Lynching Unacceptable : SC

The Supreme Court called the latest instance of lynching over rumours of child-lifting “unacceptable” and said it would frame guidelines to prevent such incidents and force governments that fail to stop them to pay compensation.

The guidelines could come out in two weeks, Chief Justice of India Dipak Misra said, while dealing with a petition on cow vigilantism. The three-judge bench’s attention had been drawn to the latest instance in which a mob had gone after alleged child lifters and it said lynching was not acceptable in a civilised society.

“… people can’t take the law into their own hands. These kind of incidents cannot occur. They are unacceptable…by any norm,” said Misra, sitting alongside justices AM Khanwilkar and DY Chandrachud. The CJI declared at another point that no motive can “justify such mob violence”. “It is the duty of the court to prevent such incidents and the obligation of the states to prevent it,” the CJI remarked.

He was hearing a petition filed by activist Tehseen Poonawala against cow vigilantism. The petition was argued by senior advocates Indira Jaising and Colin Gonsalves. The bench indicated it would not restrict its intervention to cow vigilantism and would cover all mob violence.

The bench insisted that state governments, charged with the constitutional duty of maintaining law and order, must be held responsible for failing to check the occurrence of such incidents.

The court hinted its norms could include payment of compensation for victims of all mob violence. “For controlling law and order, each state will be held responsible,” the CJI said.

The CJI’s remarks came after the central government said it had done its part by issuing advisories to state governments to prevent such incidents from happening.

“We have taken cognisance of such incidents and issued advisories,” additional solicitor general PS Narasimha told the court. “If states are not implementing this, take states to task.” The CJI said that states have to be held to constitutional parameters of governance.
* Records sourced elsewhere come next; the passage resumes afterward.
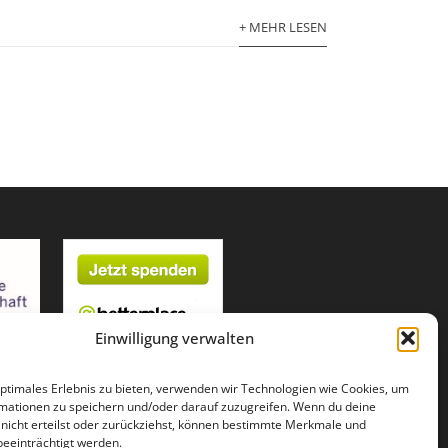
+ MEHR LESEN
Einwilligung verwalten
optimales Erlebnis zu bieten, verwenden wir Technologien wie Cookies, um
mationen zu speichern und/oder darauf zuzugreifen. Wenn du deine
g nicht erteilst oder zurückziehst, können bestimmte Merkmale und
beeinträchtigt werden.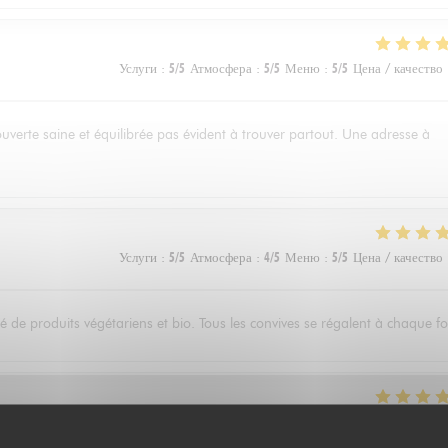
Услуги
:
5
/5
Атмосфера
:
5
/5
Меню
:
5
/5
Цена / качество
ouverte saine et équilibrée pas évident à trouver partout. Une adresse à
Услуги
:
5
/5
Атмосфера
:
4
/5
Меню
:
5
/5
Цена / качество
 de produits végétariens et bio. Tous les convives se régalent à chaque fo
Услуги
:
5
/5
Атмосфера
:
4
/5
Меню
:
5
/5
Цена / качество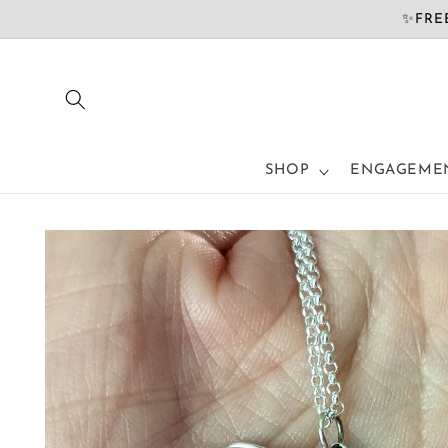
Přejít k
✨FREE
obsahu
SHOP
ENGAGEMEN
Přejít na
informace
o
produktu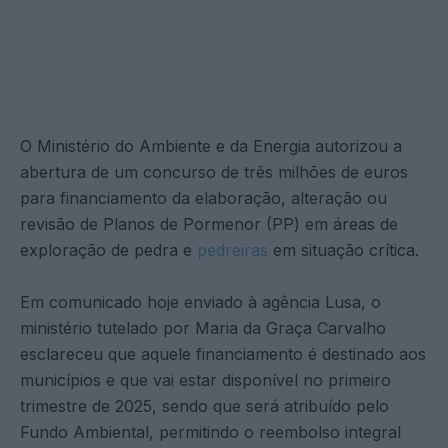
O Ministério do Ambiente e da Energia autorizou a
abertura de um concurso de três milhões de euros
para financiamento da elaboração, alteração ou
revisão de Planos de Pormenor (PP) em áreas de
exploração de pedra e
pedreiras
em situação crítica.
Em comunicado hoje enviado à agência Lusa, o
ministério tutelado por Maria da Graça Carvalho
esclareceu que aquele financiamento é destinado aos
municípios e que vai estar disponível no primeiro
trimestre de 2025, sendo que será atribuído pelo
Fundo Ambiental, permitindo o reembolso integral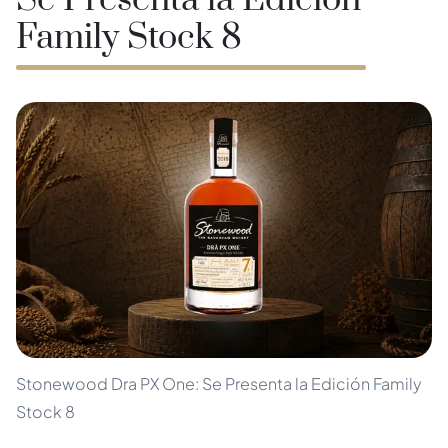
Se Presenta la Edición
Family Stock 8
Stonewood Dra PX One: Se Presenta la Edición Family
Stock 8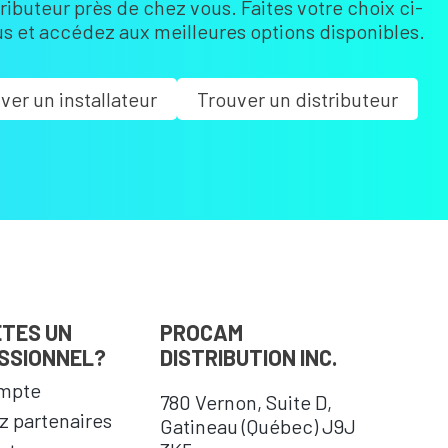
tributeur près de chez vous. Faites votre choix ci-
s et accédez aux meilleures options disponibles.
ver un installateur
Trouver un distributeur
ÊTES UN
PROCAM
SSIONNEL?
DISTRIBUTION INC.
mpte
780 Vernon, Suite D,
 partenaires
Gatineau (Québec) J9J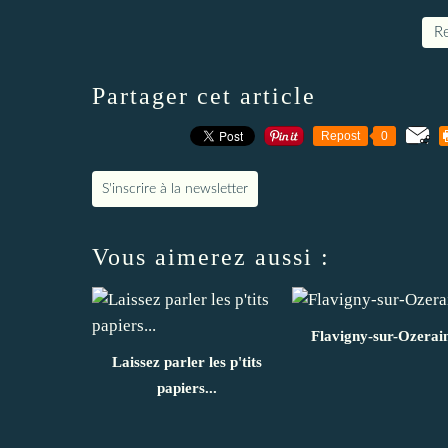
Re
Partager cet article
Repost
0
S'inscrire à la newsletter
Vous aimerez aussi :
Flavigny-sur-Ozerain
Laissez parler les p'tits
papiers...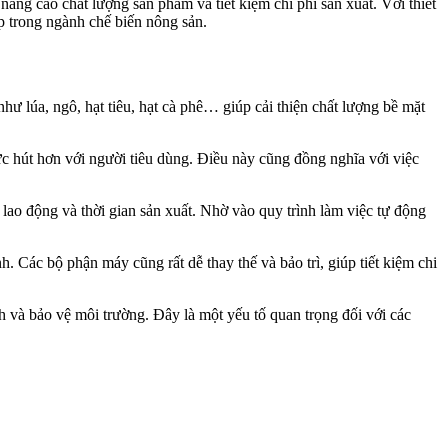
nâng cao chất lượng sản phẩm và tiết kiệm chi phí sản xuất. Với thiết
p trong ngành chế biến nông sản.
 lúa, ngô, hạt tiêu, hạt cà phê… giúp cải thiện chất lượng bề mặt
c hút hơn với người tiêu dùng. Điều này cũng đồng nghĩa với việc
ao động và thời gian sản xuất. Nhờ vào quy trình làm việc tự động
 Các bộ phận máy cũng rất dễ thay thế và bảo trì, giúp tiết kiệm chi
 và bảo vệ môi trường. Đây là một yếu tố quan trọng đối với các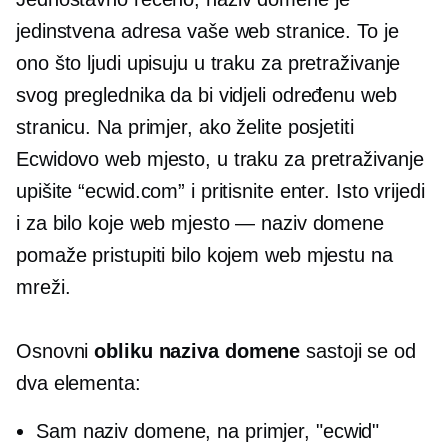
jedinstvena adresa vaše web stranice. To je
ono što ljudi upisuju u traku za pretraživanje
svog preglednika da bi vidjeli određenu web
stranicu. Na primjer, ako želite posjetiti
Ecwidovo web mjesto, u traku za pretraživanje
upišite “ecwid.com” i pritisnite enter. Isto vrijedi
i za bilo koje web mjesto — naziv domene
pomaže pristupiti bilo kojem web mjestu na
mreži.
Osnovni
obliku naziva domene
sastoji se od
dva elementa:
Sam naziv domene, na primjer, "ecwid"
He was open to a suggestion to incorporate guidelines laid down in the honour-killing case.

These guidelines include tasking senior police officials with identifying problem areas and taking preventive steps to ensure that these type of incidents do not recur. Jaising complained that despite a court direction earlier to appoint nodal officers in each district to prevent such crimes, more such instances had been reported from different parts of the country.

Things have gone way beyond law and order, she said. There seems to a pattern and motive to this targeted violence, she argued.

Jaising said since most of these incidents took place along highways and railway tracks, the Centre could not wash its hands of the matter. She suggested more highway patrolling in vulnerable, violence prone areas.